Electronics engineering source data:
BEGIN

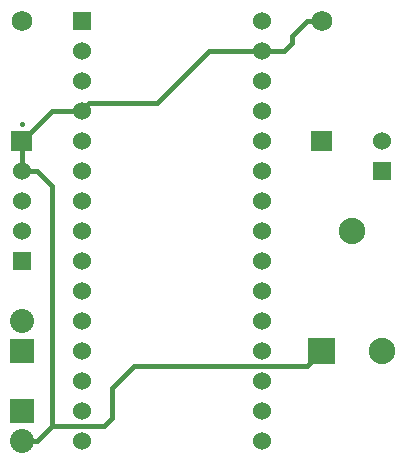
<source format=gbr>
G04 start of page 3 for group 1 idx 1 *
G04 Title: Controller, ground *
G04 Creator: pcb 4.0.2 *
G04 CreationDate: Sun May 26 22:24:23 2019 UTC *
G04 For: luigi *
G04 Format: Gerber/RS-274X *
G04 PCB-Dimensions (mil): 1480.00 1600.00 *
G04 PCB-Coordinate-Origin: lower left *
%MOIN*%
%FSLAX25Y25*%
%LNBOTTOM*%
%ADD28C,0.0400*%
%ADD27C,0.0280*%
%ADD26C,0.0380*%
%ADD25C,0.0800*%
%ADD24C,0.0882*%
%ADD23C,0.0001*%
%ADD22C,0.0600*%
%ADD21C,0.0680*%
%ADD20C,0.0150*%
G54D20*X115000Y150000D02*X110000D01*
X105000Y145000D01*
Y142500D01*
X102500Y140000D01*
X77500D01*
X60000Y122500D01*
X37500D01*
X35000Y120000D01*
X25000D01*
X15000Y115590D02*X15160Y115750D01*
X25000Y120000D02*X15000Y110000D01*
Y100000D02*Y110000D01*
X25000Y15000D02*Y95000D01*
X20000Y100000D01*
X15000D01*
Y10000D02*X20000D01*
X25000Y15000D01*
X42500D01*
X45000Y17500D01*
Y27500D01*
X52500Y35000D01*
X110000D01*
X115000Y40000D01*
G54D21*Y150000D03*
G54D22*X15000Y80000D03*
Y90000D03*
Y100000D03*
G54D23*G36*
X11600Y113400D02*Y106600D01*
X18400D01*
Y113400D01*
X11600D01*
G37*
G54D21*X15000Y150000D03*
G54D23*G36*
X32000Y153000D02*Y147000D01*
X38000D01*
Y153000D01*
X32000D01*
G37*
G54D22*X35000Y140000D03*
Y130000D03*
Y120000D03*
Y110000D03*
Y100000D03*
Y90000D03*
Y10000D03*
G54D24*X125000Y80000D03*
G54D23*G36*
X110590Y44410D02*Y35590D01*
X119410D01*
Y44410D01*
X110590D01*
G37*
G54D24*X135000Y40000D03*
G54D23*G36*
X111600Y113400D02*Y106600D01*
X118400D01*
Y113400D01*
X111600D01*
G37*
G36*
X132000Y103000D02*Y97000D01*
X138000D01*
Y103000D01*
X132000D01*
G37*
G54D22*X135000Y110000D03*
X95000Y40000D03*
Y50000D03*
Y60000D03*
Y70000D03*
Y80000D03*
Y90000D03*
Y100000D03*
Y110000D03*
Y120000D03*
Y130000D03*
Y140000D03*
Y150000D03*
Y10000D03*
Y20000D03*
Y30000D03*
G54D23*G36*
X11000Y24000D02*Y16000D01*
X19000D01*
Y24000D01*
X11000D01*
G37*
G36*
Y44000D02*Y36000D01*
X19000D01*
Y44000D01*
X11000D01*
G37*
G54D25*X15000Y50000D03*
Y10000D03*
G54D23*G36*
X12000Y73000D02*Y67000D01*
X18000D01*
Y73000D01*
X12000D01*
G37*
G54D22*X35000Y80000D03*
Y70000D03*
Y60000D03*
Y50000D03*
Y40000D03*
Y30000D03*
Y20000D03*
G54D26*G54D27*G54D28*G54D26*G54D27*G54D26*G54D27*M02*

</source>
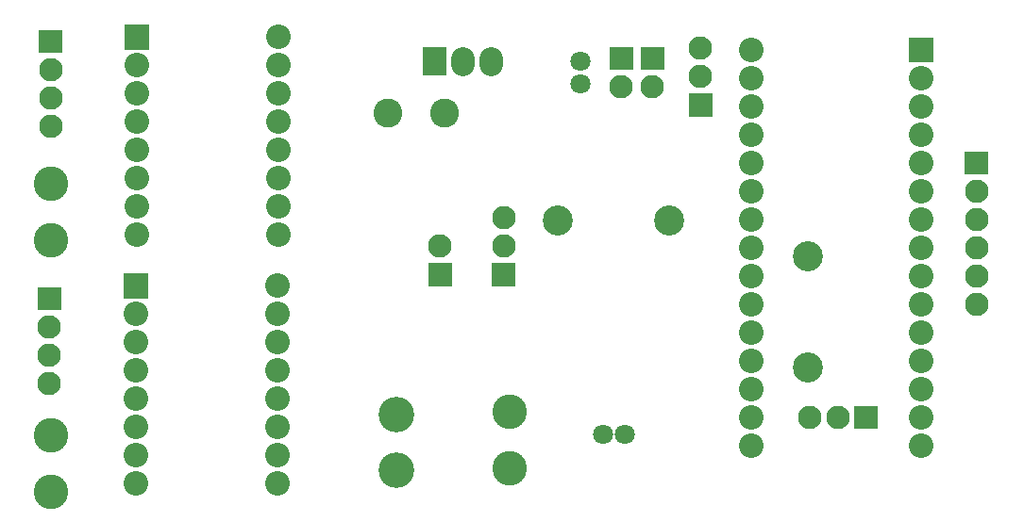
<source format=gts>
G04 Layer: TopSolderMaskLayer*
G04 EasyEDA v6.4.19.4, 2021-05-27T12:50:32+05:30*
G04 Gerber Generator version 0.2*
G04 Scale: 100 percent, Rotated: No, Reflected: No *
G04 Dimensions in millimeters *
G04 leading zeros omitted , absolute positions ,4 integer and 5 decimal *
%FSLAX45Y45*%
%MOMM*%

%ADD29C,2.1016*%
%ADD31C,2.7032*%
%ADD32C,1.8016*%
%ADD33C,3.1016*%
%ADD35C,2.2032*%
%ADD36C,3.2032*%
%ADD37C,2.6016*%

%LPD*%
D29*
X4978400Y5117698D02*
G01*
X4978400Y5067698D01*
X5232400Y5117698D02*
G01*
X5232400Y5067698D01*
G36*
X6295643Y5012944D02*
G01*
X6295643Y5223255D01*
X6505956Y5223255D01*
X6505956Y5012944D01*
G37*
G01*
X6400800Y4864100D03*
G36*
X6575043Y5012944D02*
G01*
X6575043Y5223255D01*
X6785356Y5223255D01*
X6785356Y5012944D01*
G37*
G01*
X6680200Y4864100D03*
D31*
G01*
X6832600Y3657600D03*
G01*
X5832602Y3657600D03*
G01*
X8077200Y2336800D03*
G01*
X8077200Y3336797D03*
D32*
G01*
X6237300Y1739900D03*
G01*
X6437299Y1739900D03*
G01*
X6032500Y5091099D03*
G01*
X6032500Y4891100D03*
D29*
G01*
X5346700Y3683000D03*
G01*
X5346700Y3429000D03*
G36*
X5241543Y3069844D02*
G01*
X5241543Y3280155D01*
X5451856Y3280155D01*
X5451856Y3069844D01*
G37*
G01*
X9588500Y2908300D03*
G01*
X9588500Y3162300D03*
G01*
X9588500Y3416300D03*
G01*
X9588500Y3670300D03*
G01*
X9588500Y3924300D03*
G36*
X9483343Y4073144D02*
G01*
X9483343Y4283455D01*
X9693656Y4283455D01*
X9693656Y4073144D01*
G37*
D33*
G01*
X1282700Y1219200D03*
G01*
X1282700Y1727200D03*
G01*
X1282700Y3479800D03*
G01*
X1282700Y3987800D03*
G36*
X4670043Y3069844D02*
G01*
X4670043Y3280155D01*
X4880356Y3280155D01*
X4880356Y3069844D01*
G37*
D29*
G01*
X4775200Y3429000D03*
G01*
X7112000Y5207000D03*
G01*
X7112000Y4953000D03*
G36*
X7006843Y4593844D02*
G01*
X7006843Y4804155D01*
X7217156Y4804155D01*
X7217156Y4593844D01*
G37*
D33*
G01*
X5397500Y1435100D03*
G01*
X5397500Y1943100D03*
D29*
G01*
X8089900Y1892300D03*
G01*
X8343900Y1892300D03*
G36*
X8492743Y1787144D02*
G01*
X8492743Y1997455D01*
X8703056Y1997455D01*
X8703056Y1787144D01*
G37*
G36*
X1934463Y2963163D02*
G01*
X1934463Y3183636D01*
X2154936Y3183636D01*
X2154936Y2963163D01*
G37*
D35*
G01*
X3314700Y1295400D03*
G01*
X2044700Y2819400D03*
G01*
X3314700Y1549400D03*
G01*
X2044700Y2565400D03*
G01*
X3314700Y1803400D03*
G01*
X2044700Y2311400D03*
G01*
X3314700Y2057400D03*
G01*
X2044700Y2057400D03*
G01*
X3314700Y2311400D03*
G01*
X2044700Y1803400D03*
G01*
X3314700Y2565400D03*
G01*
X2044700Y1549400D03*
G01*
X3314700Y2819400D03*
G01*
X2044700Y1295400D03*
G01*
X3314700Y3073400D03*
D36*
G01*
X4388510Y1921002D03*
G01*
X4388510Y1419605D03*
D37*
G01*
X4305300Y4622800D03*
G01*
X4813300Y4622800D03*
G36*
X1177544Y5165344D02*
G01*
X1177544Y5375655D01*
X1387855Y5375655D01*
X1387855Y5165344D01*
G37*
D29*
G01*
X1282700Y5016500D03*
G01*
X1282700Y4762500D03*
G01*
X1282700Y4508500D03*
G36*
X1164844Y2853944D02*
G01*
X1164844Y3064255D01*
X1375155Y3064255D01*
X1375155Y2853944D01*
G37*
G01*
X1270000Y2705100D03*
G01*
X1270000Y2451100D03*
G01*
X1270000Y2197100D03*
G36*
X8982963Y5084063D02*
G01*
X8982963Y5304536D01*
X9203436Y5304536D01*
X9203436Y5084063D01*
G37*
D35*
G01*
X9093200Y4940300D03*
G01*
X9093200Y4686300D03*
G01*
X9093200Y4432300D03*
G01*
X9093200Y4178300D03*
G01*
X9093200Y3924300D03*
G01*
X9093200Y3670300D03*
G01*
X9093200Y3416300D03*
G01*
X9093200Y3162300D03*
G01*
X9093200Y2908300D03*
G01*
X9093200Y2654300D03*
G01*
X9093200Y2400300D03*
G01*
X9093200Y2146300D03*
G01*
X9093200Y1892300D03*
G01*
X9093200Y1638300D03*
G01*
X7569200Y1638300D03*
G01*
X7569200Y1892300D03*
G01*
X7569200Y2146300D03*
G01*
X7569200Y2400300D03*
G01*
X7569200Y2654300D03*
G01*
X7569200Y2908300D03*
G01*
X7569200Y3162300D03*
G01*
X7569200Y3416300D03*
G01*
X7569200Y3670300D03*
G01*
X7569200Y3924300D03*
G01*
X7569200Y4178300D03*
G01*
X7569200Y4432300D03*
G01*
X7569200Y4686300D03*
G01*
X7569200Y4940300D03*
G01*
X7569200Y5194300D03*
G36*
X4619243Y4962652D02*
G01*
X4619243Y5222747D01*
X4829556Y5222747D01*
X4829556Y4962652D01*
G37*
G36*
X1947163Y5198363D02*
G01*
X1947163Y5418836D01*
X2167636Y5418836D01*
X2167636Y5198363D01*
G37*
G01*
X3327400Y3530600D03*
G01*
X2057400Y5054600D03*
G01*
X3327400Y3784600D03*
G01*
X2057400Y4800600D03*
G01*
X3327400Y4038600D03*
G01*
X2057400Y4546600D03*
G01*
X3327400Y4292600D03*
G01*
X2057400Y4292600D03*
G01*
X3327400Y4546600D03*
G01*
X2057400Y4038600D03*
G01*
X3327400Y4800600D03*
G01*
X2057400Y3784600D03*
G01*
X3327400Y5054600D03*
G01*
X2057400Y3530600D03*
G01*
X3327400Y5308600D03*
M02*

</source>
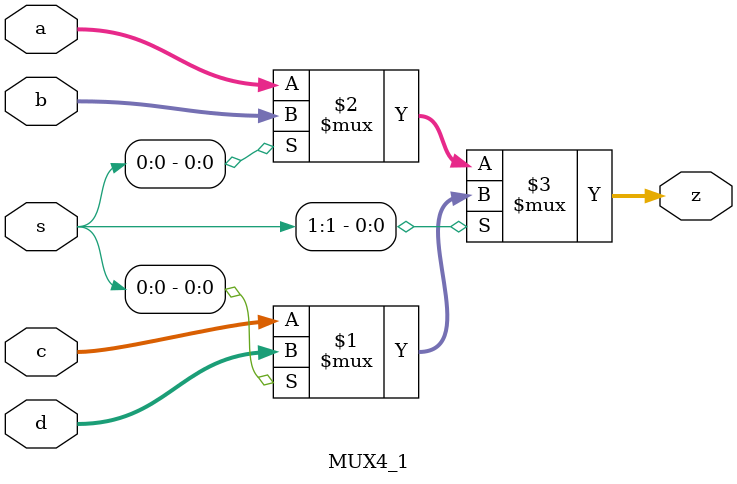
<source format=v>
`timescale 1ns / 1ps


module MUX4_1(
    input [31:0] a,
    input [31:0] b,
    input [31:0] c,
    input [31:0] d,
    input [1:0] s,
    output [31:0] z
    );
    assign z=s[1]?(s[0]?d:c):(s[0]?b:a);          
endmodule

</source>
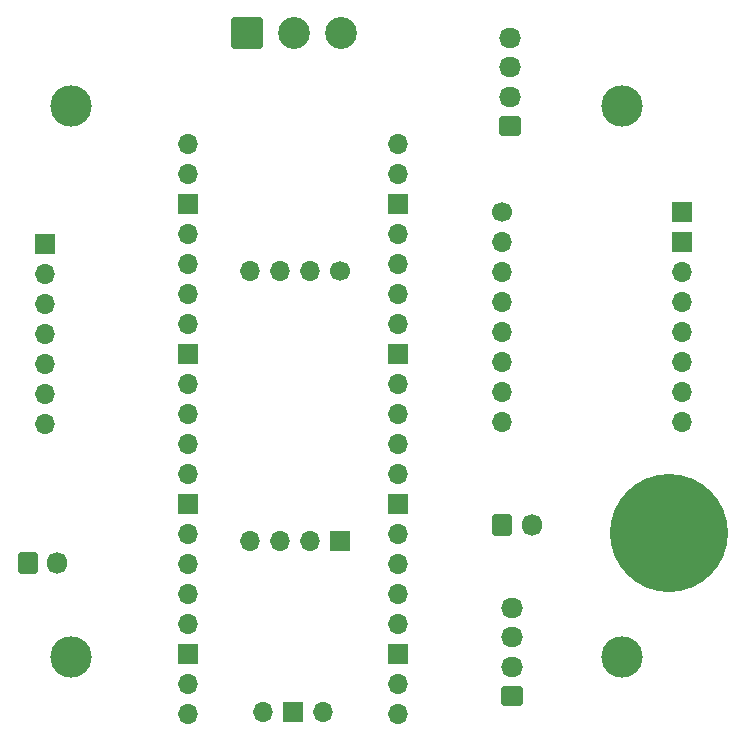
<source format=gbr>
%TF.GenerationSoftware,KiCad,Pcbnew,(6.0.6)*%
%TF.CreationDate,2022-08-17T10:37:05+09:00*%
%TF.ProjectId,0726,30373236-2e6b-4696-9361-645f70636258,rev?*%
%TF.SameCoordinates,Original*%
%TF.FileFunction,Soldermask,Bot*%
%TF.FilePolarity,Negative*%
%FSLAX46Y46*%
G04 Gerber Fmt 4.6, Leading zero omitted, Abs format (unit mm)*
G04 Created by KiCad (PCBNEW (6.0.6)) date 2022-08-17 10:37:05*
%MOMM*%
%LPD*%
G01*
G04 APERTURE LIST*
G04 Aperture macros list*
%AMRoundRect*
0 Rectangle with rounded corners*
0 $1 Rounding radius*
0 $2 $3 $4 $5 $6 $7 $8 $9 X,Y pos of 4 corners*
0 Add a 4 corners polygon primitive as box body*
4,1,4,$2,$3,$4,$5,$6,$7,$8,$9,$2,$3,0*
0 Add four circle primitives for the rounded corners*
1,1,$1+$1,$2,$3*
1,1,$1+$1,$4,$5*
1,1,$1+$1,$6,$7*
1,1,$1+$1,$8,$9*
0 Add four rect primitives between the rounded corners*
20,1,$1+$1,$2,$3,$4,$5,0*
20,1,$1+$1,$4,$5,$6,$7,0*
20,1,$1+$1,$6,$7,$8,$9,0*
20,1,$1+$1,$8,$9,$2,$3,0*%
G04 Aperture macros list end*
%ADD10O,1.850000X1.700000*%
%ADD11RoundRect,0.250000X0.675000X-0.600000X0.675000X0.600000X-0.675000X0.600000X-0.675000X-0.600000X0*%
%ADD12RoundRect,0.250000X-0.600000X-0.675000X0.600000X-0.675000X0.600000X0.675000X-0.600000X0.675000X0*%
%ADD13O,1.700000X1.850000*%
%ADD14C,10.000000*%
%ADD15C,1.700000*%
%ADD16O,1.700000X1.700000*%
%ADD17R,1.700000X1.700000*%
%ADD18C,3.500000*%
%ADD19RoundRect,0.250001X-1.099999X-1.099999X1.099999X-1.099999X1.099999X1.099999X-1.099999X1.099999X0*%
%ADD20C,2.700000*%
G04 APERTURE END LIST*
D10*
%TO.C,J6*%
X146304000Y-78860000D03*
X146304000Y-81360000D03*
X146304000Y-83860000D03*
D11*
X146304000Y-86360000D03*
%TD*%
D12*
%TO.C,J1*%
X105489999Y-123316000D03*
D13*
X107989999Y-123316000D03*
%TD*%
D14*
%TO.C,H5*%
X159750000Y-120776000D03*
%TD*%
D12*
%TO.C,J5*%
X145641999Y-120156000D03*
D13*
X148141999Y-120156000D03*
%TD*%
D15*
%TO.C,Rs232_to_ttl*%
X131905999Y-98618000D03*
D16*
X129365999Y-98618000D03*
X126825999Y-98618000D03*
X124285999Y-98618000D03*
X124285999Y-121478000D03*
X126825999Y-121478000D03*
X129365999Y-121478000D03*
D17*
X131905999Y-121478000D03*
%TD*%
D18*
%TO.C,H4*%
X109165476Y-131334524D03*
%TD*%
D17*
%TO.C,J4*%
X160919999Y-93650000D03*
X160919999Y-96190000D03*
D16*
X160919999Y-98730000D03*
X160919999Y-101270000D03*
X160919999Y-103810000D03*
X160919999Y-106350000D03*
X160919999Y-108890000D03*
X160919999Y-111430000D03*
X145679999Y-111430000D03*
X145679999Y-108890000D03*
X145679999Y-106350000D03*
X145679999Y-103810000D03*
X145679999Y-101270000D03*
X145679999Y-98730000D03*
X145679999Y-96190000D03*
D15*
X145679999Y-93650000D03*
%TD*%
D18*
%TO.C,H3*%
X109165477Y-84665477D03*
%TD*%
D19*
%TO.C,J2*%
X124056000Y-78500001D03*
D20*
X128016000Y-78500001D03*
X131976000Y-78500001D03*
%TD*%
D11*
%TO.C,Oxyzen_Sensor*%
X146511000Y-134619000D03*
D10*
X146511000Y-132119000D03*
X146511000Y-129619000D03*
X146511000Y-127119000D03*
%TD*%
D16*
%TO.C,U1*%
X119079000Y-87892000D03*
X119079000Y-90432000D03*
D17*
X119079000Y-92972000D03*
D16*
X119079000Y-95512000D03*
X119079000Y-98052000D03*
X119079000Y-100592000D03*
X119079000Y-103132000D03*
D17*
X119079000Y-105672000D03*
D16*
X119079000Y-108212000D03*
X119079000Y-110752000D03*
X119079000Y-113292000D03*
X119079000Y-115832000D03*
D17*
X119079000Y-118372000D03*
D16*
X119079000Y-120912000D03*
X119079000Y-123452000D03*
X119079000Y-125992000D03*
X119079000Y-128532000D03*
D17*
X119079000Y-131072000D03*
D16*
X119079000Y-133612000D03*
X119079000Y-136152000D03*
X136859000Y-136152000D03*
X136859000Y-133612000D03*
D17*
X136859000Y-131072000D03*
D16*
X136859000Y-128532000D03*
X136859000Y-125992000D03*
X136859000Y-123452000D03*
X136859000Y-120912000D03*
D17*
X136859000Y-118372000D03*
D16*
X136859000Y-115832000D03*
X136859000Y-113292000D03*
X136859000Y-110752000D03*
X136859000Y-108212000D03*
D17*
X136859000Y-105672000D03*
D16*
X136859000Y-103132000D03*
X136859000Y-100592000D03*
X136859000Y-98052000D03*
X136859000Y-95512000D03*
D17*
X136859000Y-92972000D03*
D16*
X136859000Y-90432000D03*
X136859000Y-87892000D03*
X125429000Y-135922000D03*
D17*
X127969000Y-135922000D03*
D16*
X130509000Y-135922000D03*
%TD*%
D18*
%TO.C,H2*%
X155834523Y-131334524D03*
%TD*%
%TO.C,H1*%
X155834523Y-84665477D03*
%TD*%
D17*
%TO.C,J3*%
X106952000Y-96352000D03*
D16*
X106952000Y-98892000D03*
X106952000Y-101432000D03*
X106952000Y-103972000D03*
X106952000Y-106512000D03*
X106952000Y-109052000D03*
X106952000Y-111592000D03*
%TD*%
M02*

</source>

END

• HOW TO COMPLETE THIS TASK
Repeat word for word the lines above, from the first entry through the line containing "G54D21*Y150000D03*", with both ends kept and the pictures dropped.

• EXERCISE ANSWER
<source format=gbr>
G04 start of page 3 for group 1 idx 1 *
G04 Title: Controller, ground *
G04 Creator: pcb 4.0.2 *
G04 CreationDate: Sun May 26 22:24:23 2019 UTC *
G04 For: luigi *
G04 Format: Gerber/RS-274X *
G04 PCB-Dimensions (mil): 1480.00 1600.00 *
G04 PCB-Coordinate-Origin: lower left *
%MOIN*%
%FSLAX25Y25*%
%LNBOTTOM*%
%ADD28C,0.0400*%
%ADD27C,0.0280*%
%ADD26C,0.0380*%
%ADD25C,0.0800*%
%ADD24C,0.0882*%
%ADD23C,0.0001*%
%ADD22C,0.0600*%
%ADD21C,0.0680*%
%ADD20C,0.0150*%
G54D20*X115000Y150000D02*X110000D01*
X105000Y145000D01*
Y142500D01*
X102500Y140000D01*
X77500D01*
X60000Y122500D01*
X37500D01*
X35000Y120000D01*
X25000D01*
X15000Y115590D02*X15160Y115750D01*
X25000Y120000D02*X15000Y110000D01*
Y100000D02*Y110000D01*
X25000Y15000D02*Y95000D01*
X20000Y100000D01*
X15000D01*
Y10000D02*X20000D01*
X25000Y15000D01*
X42500D01*
X45000Y17500D01*
Y27500D01*
X52500Y35000D01*
X110000D01*
X115000Y40000D01*
G54D21*Y150000D03*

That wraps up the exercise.